Data migration is the process of transferring data from one application or format to another. It is often required with the implementation of a new application, which may require data to be moved from an incompatible proprietary data format to a format that is futureproof and can be integrated with new applications.
Considerations and activities
Understand your data and its quality
A data catalogue, an information asset register, a recent data holdings audit or an information review, are all sources for you when you need to migrate. These sources may indicate that data from the old application is low quality or not compatible with the new application. These sources may indicate that data from the old application is low quality or not compatible with the new application. If you don’t have access to current sources such as a catalogue or register, take advantage of automated indexing and discovery tools to speed up a data holdings audit or information review.
TIP: it is critical to understand where the master data or authoritative source is held prior to the data migration to ensure the latest version of the data is being migrated.
Data quality assessment can be undertaken to understand the quality of data and determine the rules and actions required.
Data profiling can help you determine the quality of data, including: relevance, format, consistency, validity, complexity, completeness, accuracy, accessibility, compliance and structure of the data. Automated data profiling tools can be used to streamline this process, especially when there is a large quantity of data to profile.
Identify stakeholders
Prior to starting the transfer of data it is important to ensure the necessary planning, profiling, and migration plans have been created and approved by the business. Data migration can only be a success if business is engaged throughout the migration, and requires business stakeholders ranging from the senior leadership team to data analysts.
You can start by identifying team members that need to be involved in the migration, testing, auditing, review and sign-off stages.
TIP: ensure that end users are also involved in business rule validation and testing throughout the migration process.
Data extraction
This stage involves copying or moving the data from legacy stores to a secure location to have the data prepared for migration. During this process data aggregation may be required to bring together several datasets to make the data more meaningful and fit for purpose for the new application. This may involve the creation of a new combined master dataset which maps out the data linkages between the different datasets to be aggregated.
TIP: ensure the necessary backups have been put in place in the event of data corruption.
Data remediation – improving the quality of data
Data migration processes can provide an opportunity to improve the quality of the data. Once the quality of the data has been measured, certain actions can be applied to remediate data. Data remediation can occur before, during or after the transfer of data to the new application. ETL tools are often used to categorise and improve data quality.
An example of data quality actions before, during or after a data transfer:
Data quality action | Description |
---|---|
No Action | Data issues are small and not meaningful and will not cause a problem post migration. |
Remediate during the Extract Transform Load (ETL) processes | Data issues should be remediated during the ETL transformation of data from the legacy to the new application. |
Remediate in source databases | Data issues should be remediated in the source database. |
Remediate in target application | Data issues should be remediated once the data has been loaded into the application.
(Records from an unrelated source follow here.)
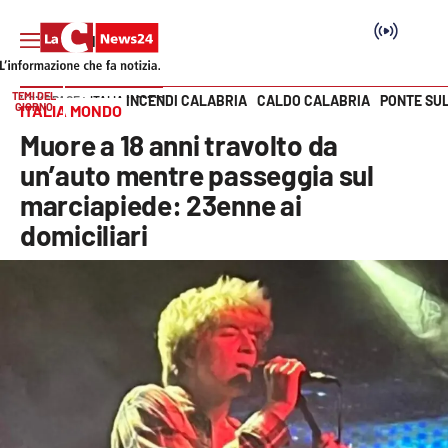
TEMI DEL
INCENDI CALABRIA
CALDO CALABRIA
PONTE SU
HOME PAGE
ITALIA MONDO
GIORNO
ITALIA MONDO
Vai
Muore a 18 anni travolto da
SEZIONI
un’auto mentre passeggia sul
marciapiede: 23enne ai
Cronaca
domiciliari
Politica
Attualità
Economia e lavoro
Italia Mondo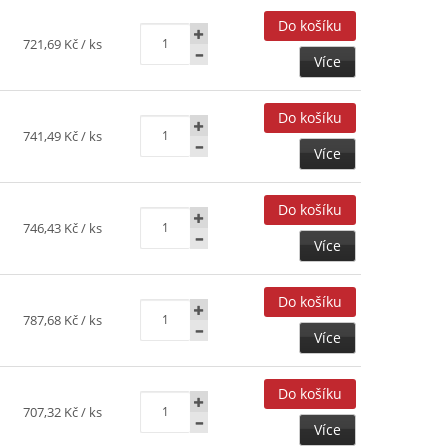
721,69 Kč
/ ks
Více
741,49 Kč
/ ks
Více
746,43 Kč
/ ks
Více
787,68 Kč
/ ks
Více
707,32 Kč
/ ks
Více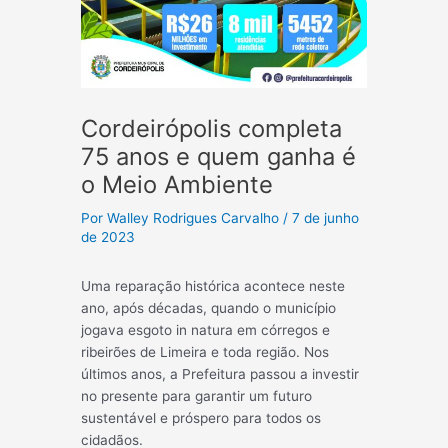
Cordeirópolis completa
75 anos e quem ganha é
o Meio Ambiente
Por
Walley Rodrigues Carvalho
/
7 de junho
de 2023
Uma reparação histórica acontece neste
ano, após décadas, quando o município
jogava esgoto in natura em córregos e
ribeirões de Limeira e toda região. Nos
últimos anos, a Prefeitura passou a investir
no presente para garantir um futuro
sustentável e próspero para todos os
cidadãos.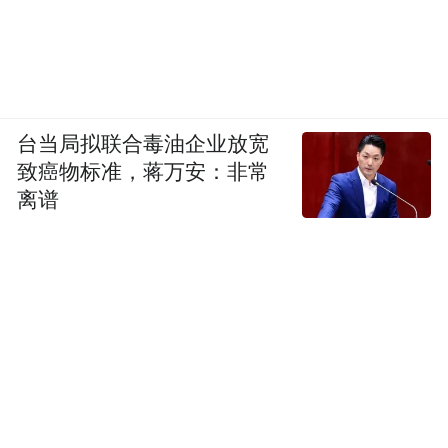
台当局拟联合毒油企业放宽
致癌物标准，蒋万安：非常
离谱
This may cause some complications as the data may not pass target validation or have errors using the new business rules. |
Data migration techniques
A wide range of techniques can be used to perform a data migration. The level of automation that is possible during a data migration will depend on the maturity of your data. For example it may be necessary to first scan physical documents for capture before Optical Character Recognition (OCR) software can be used to convert scanned copies to digital structured data.
Once data is in a digital format potential data migration technologies could involve:
- Optical Character Recognition (OCR) software for character recognition and digitisation
- Extract Transform Load (ETL) software for data transformation such as format conversions
- OGR2OGR software for spatial data migrations
- Machine Learning (ML) software for automated mapping of data structures for migration
Data can be transferred in one go, or in stages to ensure quality is maintained and can be completed in smaller agile sprints.
Data integrity: validation, auditing and verification
Testing and quality check points should be occurring before, during and after the data migration – with all results recorded for auditing. Unit, application, system and volume tests should be undertaken as early as possible in the migration to ensure there is time to update any code or business rules.
TIP: all new processes and data transformations should be documented to ensure there is traceability and auditability of the data. The migrated data needs to demonstrate the data is still authentic so it can be relied on as evidence.
Automated data validation will help you check the volume, format and quality of the data being migrated to ensure no data is lost and the data is fit for purpose. Ensure any subsequent metadata, lineage and data quality statements are updated with the outcome, but is only suitable for small volumes of data.
To verify the integrity of data, use a checksum. Ensure checksums generated from the original file location are later verified against checksums generated from the final data storage or transfer solution. This will tell you if the data has been modified or corrupted during migration. Checksums generated after data migration to permanent storage should be regularly monitored against existing file data to verify file fixity.
TIP: consider running legacy and new systems concurrently until you are confident with the new process, data and backup capability. When stakeholders are confident with the new application the legacy system can be decommissioned.